TIKTAK.ID – Kepala Keamanan wilayah Hong Kong mengatakan bahwa kota itu membutuhkan undang-undang keamanan baru untuk mengatasi tindak “terorisme” yang berkembang akhir-akhir ini. Kepala keamanan Hong Kong John Lee menyebut bahwa kota itu kini “diselimuti bayang-bayang kekerasan”, tulis BBC, Senin (25/5/20).
Setelah berbulan-bulan sunyi tanpa aksi, akhir pekan ini gelombang protes baru muncul setelah Pemerintah Beijing mengusulkan undang-undang keamanan yang secara radikal akan mengubah status unik Hong Kong.
Pihak pro-demokrasi Hong Kong mengatakan bahwa aturan itu adalah upaya langsung untuk membatasi kebebasan dan membungkam kritik.
RUU itu diajukan pada Kamis lalu ketika parlemen China, Kongres Rakyat Nasional (NPC), bertemu dalam pertemuan tahunan yang sempat tertunda.
Menteri Luar Negeri China, Wang Yi, mengatakan undang-undang yang akan melarang “pengkhianatan, pemisahan diri, penghasutan dan subversi” harus segera disahkan “tanpa penundaan sedikit pun”.
Reaksi muncul pada Minggu. Ribuan orang menentang peringatan Pemerintah dan berbaris melalui pusat kota untuk memprotes RUU itu.
Polisi anti huru-hara menembakkan gas air mata dan meriam air ke arah para demonstran, yang mengenakan masker untuk melindungi diri dari penyebaran virus Corona. Setidaknya ada 180 demonstran ditangkap polisi.
Dalam sebuah pernyataan pada Senin, Lee mengatakan bahwa dalam setahun terakhir, “kekerasan di Hong Kong telah meningkat, dengan banyak kasus yang melibatkan penggunaan bahan peledak dan senjata api asli”.
“Terorisme berkembang di kota dan kegiatan yang membahayakan keamanan nasional, seperti ‘kemerdekaan Hong Kong’, menjadi semakin merajalela.”
Dia mengatakan bentrokan pada Minggu itu menunjukkan “kebutuhan dan urgensi keputusan yang akan dibahas oleh NPC” dan bahwa hukum akan memastikan “kemakmuran dan stabilitas jangka panjang bagi Hong Kong”.
Komisaris Polisi Hong Kong, Chris Tang juga menyambut RUU itu, dengan mengatakan bahwa senjata dan bahan peledak yang disita dari pengunjuk rasa menunjukkan Hong Kong “berada di titik risiko keamanan nasional dan ada kebutuhan untuk mengambil langkah-langkah efektif untuk mencegah situasi memburuk”.
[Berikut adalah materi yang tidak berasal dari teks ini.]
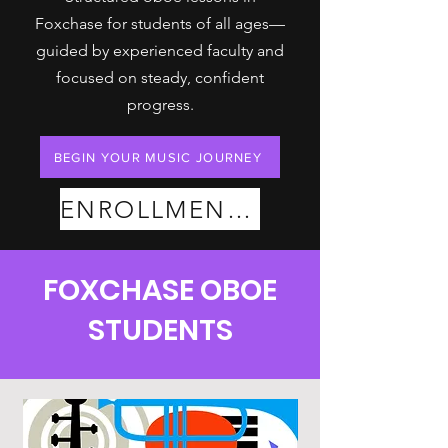
Foxchase for students of all ages—
guided by experienced faculty and
focused on steady, confident
progress.
BEGIN YOUR MUSIC JOURNEY
ENROLLMENT PLANS
FOXCHASE OBOE
STUDENTS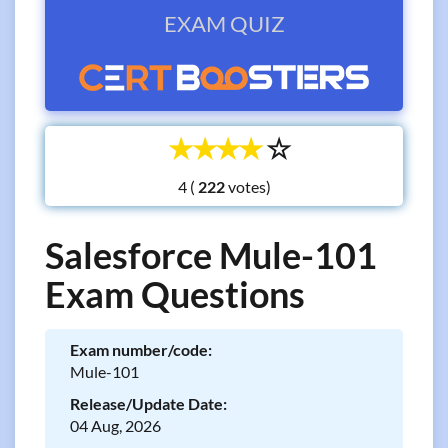
EXAM QUIZ
☆
☆
☆
☆
☆
4 (
votes)
Salesforce Mule-101
Exam Questions
Exam number/code:
Mule-101
Release/Update Date:
04 Aug, 2026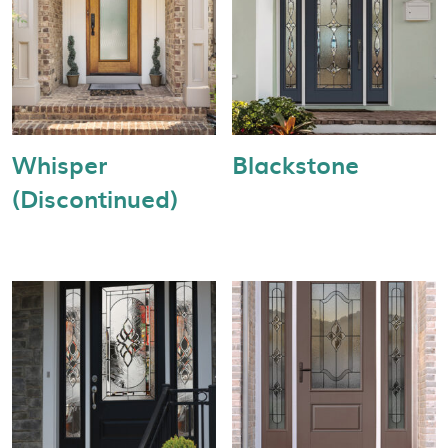
Whisper
Blackstone
(Discontinued)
Siatusi di Hong Kong memunculkan keprihatinan bagi Presiden Taiwan Tsai Ing-wen. Dia kemudian menawarkan dukungannya kepada penduduk Hong Kong, memperingatkan Beijing agar tidak menggunakan “peluru dan penindasan” di wilayah semi-otonom.
Hubungan antara China dan Taiwan saat ini sedang tegang. Sebab Beijing menganggap pulau itu sebagai provinsi yang memisahkan diri, tetapi banyak orang Taiwan menginginkan negaranya merdeka.
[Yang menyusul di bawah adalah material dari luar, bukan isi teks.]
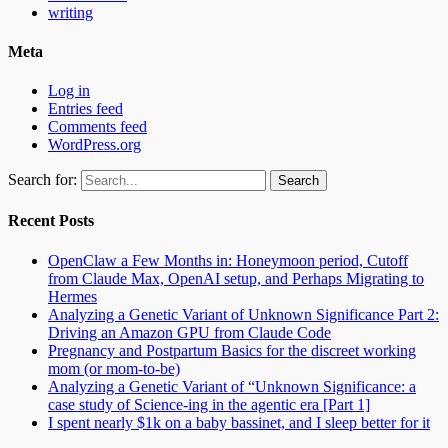
writing
Meta
Log in
Entries feed
Comments feed
WordPress.org
Search for:
Recent Posts
OpenClaw a Few Months in: Honeymoon period, Cutoff
from Claude Max, OpenAI setup, and Perhaps Migrating to
Hermes
Analyzing a Genetic Variant of Unknown Significance Part 2:
Driving an Amazon GPU from Claude Code
Pregnancy and Postpartum Basics for the discreet working
mom (or mom-to-be)
Analyzing a Genetic Variant of “Unknown Significance: a
case study of Science-ing in the agentic era [Part 1]
I spent nearly $1k on a baby bassinet, and I sleep better for it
Sementara itu, masyarakat Hong Kong juga mendesak Menteri Dalam Negeri Inggris untuk meninjau kembali status lebih dari 300.000 penduduk Hong Kong yang memegang paspor Nasional Inggris (di luar negeri) tetapi tidak memiliki hak untuk tinggal atau bekerja di Inggris.
Seorang Juru Bicara Pemerintah Inggris mengatakan solusi terbaik adalah China harus menghormati sepenuhnya hak-hak dan kebebasan yang ditetapkan dalam deklarasi bersama Tiongkok-Inggris. Deklarasi itu disepakati pada 1997 ketika kendali Hong Kong diserahkan Inggris ke Beijing.